You Can’t Change Other People, So Why Do You Keep Trying?
That might sound a little strange coming from a guy who gets paid to help other people change, but it’s true. I cannot – and do not – change other people. I don’t fix them, I don’t improve them, I don’t file off their rough edges. Anyone who tells you they have that power is deluding themselves.
And yet, I still get Executive Coaching engagements where someone other than my direct client has an agenda for what they want to see my client change. Usually, it’s their well-meaning boss who believes there is a specific change my client needs to make. Often they’ve been trying to get that person to change, and upon learning they can’t, they hire me to do it. I’m sorry to say, I can’t do it either. The problem is not that I’m an ineffective coach; it’s that no one, ever, truly changes as a result of someone else wanting them to change.
Change Always Comes from Within.
Change ALWAYS comes from within and it depends on 3 ingredients:
- A genuine desire to change;
- Clear awareness of that desire and what’s getting in its way;
- The will to take responsibility for creating that change within yourself.
You can’t change other people, but you can help them generate their own desire, awareness, and responsibility. To do so, you start where the other person is, not where you want them to be. You start by asking questions from a curious – not leading – mindset. What do they want? What do they want from their job, their career, their life, this situation, this relationship, etc. Get curious and find out what this other person truly wants, while setting aside completely – even if temporarily – what you want.
Asking those questions is a great start, but they mean little if you don’t also truly listen to how the other person responds. Think about this for a moment. You start by asking genuinely curious questions and then you listen, wholeheartedly, without imposing your perspective. This sounds mundane, but it’s actually magic. Most of us are terrible at it, and in truth, we just rarely do it. Usually our questions and listening are totally polluted by our own agenda, so when you give your curious attention and non-judgmental listening to another person, the impact is bigger than you might imagine.
Raising and clarifying another person’s awareness of themselves relies on the same skills. Again, it’s asking open questions and being a great listener that increases self-awareness in another person. It’s a partnership based on trust, where you’re exploring and raising awareness together. We’re exploring possibilities, questioning assumptions, experimenting with ideas, and digging deeper into what’s motivating you. It’s not something I’m doing to you, it’s something we’re doing together, and it depends on trust. If I’m secretly trying to convince you of how you need to change, you will figure that out pretty quickly and the trust will evaporate.
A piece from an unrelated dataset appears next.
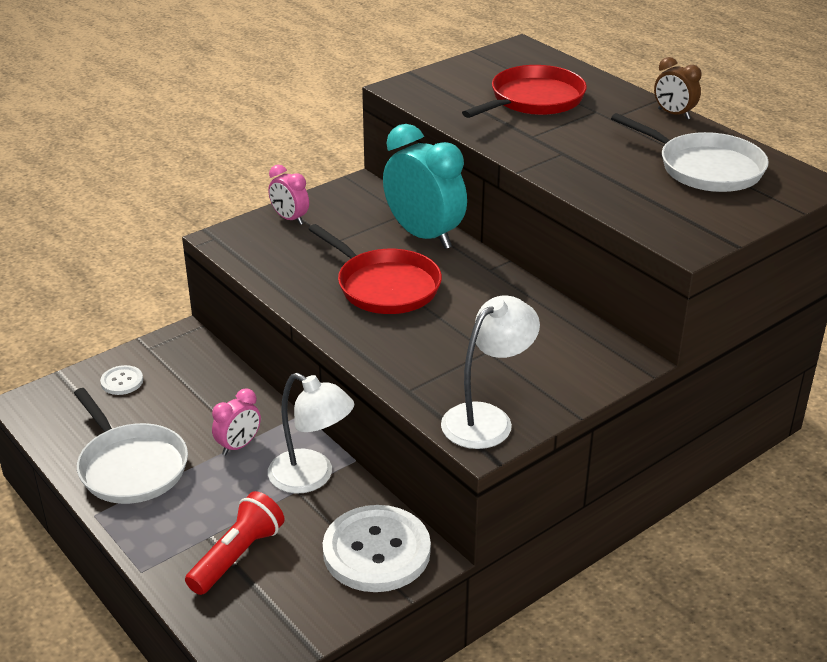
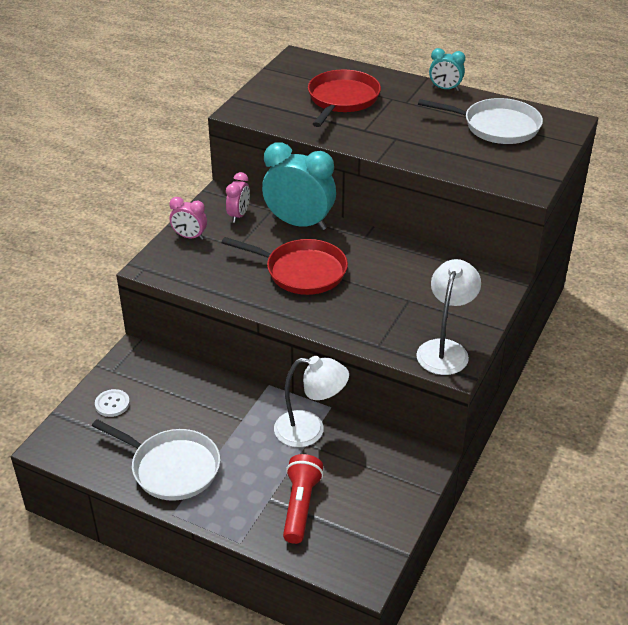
camera: 25 degrees left, 5 degrees up
(239, 446) = (240, 424): pink clock -> pink clock (239, 215)
(376, 551) = (392, 467): white button -> none
(673, 114) = (445, 89): brown clock -> turquoise clock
If you can make it that far with someone, you just might be in a position to support them in taking responsibility for a small step (or a giant leap – hey, I get surprised all the time) toward real change. Once again, this is not me telling the other person what they need to take responsibility for. This is a choice on the other person’s part to try something new, do something differently, change their perspective. They’re doing it because they want to, not because they have to, which is the only way it goes deeper than a temporary surface change. I’m not changing someone; I’m liberating them to change themselves.
Ask Powerful Questions. Listen Without Judgement.
A definition of coaching I use often is helping someone get from where they are to where they want to go. By asking powerful questions and listening without judgement or agenda, you can help someone generate the desire, awareness, and responsibility necessary to create personal change.